*The task*
Count the lines of the material below that contain the string "September", treating uppercase and lowercase as different. Reply with the number alone.

*Given records*

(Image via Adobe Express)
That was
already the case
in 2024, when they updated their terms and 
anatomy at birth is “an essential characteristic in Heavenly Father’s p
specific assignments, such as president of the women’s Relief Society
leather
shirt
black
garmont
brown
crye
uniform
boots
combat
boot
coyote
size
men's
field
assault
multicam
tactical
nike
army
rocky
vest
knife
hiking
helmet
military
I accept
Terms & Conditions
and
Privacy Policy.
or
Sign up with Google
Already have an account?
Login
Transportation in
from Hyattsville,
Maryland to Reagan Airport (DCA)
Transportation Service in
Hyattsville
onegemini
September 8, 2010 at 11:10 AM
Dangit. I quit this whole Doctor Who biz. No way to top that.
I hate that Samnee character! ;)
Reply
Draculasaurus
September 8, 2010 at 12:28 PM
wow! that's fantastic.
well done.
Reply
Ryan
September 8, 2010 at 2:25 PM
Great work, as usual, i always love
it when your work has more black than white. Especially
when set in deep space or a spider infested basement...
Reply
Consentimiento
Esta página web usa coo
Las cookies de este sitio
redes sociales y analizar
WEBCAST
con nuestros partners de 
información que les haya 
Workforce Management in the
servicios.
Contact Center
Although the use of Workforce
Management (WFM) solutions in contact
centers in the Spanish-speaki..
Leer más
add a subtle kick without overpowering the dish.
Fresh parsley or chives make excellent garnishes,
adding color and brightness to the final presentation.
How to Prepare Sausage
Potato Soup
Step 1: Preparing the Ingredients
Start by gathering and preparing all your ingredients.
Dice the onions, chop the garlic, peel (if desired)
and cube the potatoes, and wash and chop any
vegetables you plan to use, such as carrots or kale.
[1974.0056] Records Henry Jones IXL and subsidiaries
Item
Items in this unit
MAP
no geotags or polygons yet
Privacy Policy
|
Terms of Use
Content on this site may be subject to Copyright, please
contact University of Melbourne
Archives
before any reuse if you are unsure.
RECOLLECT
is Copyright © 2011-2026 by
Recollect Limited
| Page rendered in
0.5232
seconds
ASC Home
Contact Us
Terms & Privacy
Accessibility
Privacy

*Reply*
3